Deutsche Post DHL Group İnsan Kaynakları Genel Müdürü Thomas Ogilvie, “Dijitalleşme ömür ve iş yapış biçimlerimizi şimdiden kökünden değiştiriyor. Pandemi, şirketlerin aslına bakarsan öngörmüş olduğu planların yürürlüğe konmasını hızlandırdı o kadar. 2030’a kadar tüm faaliyetlerin yüzde 30-35’inin otomatize olabileceğini var iseyıyoruz. birebir vakitte, yüklü olarak bir daha beşerler tarafınca paha yaratılacağına inanıyoruz” dedi ve ekledi: “Belirli işlerin değişeceğine kuşku yok fakat işin kendisi var olmaya devam edecek. Bu bize, ömür uzunluğu öğrenmenin dijital çağda muvaffakiyete giden yolda hiç olmadığı kadar kilit ehemmiyet taşıyacağını gösteriyor.”
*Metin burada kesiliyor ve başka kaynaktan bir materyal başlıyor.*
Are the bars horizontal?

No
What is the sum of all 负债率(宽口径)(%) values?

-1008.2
Bu yeni İş Geleceği’ni yaratmak için yalnızca trendin itici güçlerini değil bununla birlikte iş gücünün muhtaçlık ve tasalarını de anlamak koşul. Örneğin, ankete katılanların birçok yarı vakitli ya da tam vakitli olsa da, rastgele bir yerde ofiste çalışmak istediklerini, her 10 operasyon çalışanından 6’sı en az haftada bir gün uzaktan çalışmak istediğini söylerken, ofis çalışanlarında bu oran 10’da 5 oldu. Tedarik zinciri kuruluşları, yeni İK siyasetleri ve teleoperasyon üzere teknolojiler vasıtasıyla esnek çalışmayı daha erişilebilir kılmanın yollarını düşünmek durumunda.
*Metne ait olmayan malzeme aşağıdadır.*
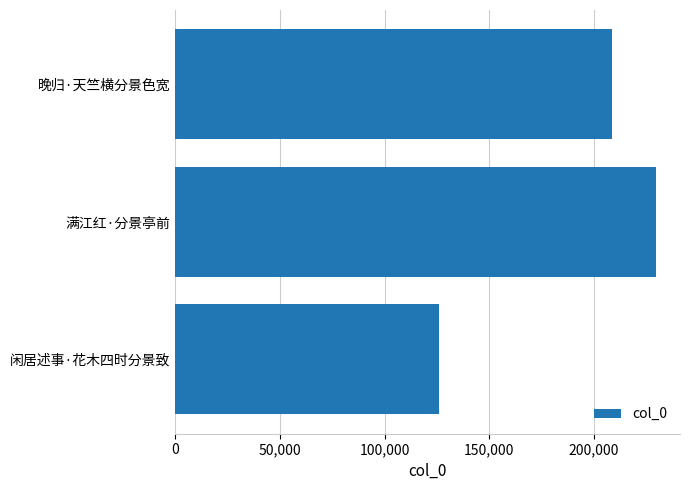

What is the change in value from 满江红·分景亭前 to 晚归·天竺横分景色宽?

-21093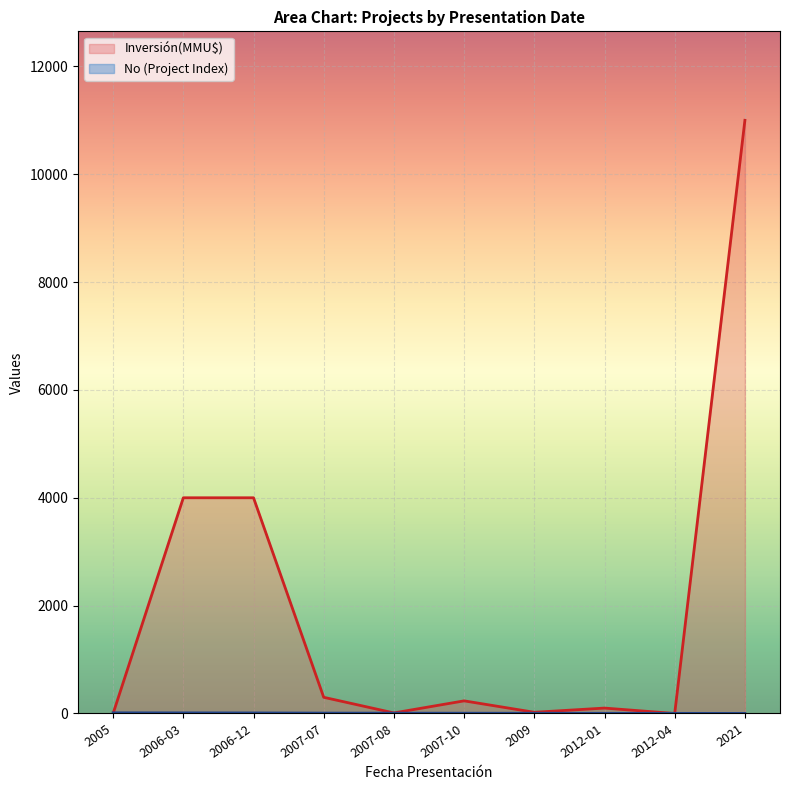

What are all the series names shown in the legend?

No (Project Index), Inversión(MMU$)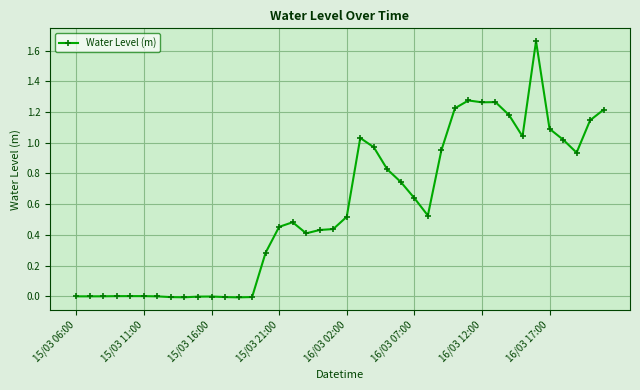

The chart shows a value of 0.5 at 16/03 02:00. True or false?

True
Pandemi, lojistiğin dijital dönüşümünü hızlandırdı
DHL Consulting CEO’su Sabine Mueller hususa ait şunları söylemiş oldu:
“Çalışanlara nasıl hissettiklerini ve ne istediklerini sormak değerlidir. Biz, daha esnek çalışma takvimleri ve ortamları sunmak ve teknoloji yardımıyla mümkün hale gelen yeni çalışma formları geliştirmek için büyük ölçüde bu geri bildirimlerden yararlanıyoruz. Ayrıyeten, çalışanların gerek fonksiyonel gerek duygusal olarak önemsenmiş hissetmelerini sağlayan “Moments that Matter” (“Önemli Anlar”) üzere uygulamalara odaklanıyoruz. DHL Consulting, bu rapora katkıda bulunmaktan gurur duyuyor ve dünyanın nasıl dönmeye devam edeceği konusunda derin uzmanlığa sahip küresel bir lojistik oyuncusu olarak, paylaşabileceğimiz içgörülerden bölümün de fayda sağlayacağına inanıyor.”
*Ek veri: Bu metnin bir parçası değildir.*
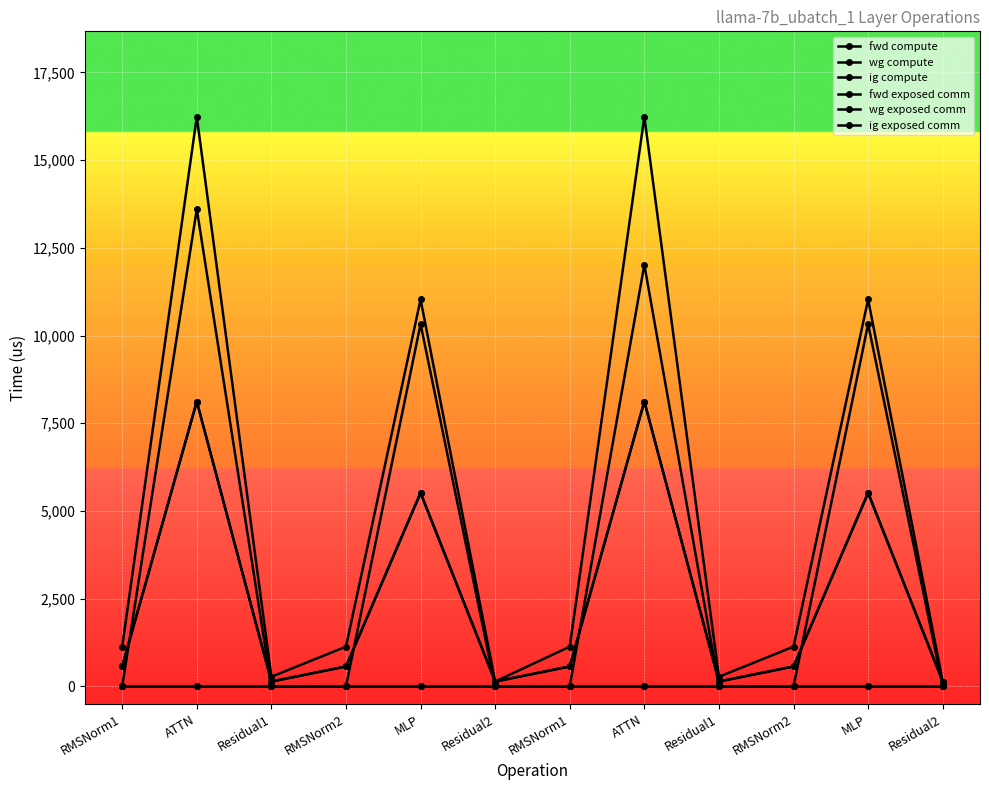

Does the chart have visible grid lines?

Yes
Yakın tarih, dijital yıkımın sırasını, ölçeğini ve suratını bilmenin beşerler ve makineler içinde iş birliğine dayalı gerçek etkileşimi uygulamaya koymak açısından kilit kıymet taşıdığını gösterdi. Birkaç hafta içerisinde bir virüs, olağanda şirketlerin benimsemesinin yıllar hatta on yıllar alacağı değişiklikleri başlatmayı başardı. Mağazalar ve restoranlar aylar boyunca kapalıyken her gün daha fazla insan online alışverişe yönelince ve klasik olarak fizikî bir faaliyet yeri bulunan işletmeler çevrimiçi iktisada katılınca, e-ticaret global çapta gibisi görülmemiş seviyede büyüdü. E-ticaretteki bu büyüme hem de, yılda verilen milyarlarca siparişin tedarik edilmesine, taşınmasına ve teslim edilmesine yardımcı olmak üzere lojistik iş gücüne talepte de muazzam bir artışa yol açtı. Artan lojistik talebini karşılamak, iş gücü külfetini hafifçeletmek ve tedarik zincirlerini daha güçlü hale getirmek açısından Covid-19, lojistiğin dijital dönüşümünü büyük ölçüde hızlandırdı. “Lojistikte İşin Geleceği” raporunun tamamını çevrimiçi okuyabilirsiniz.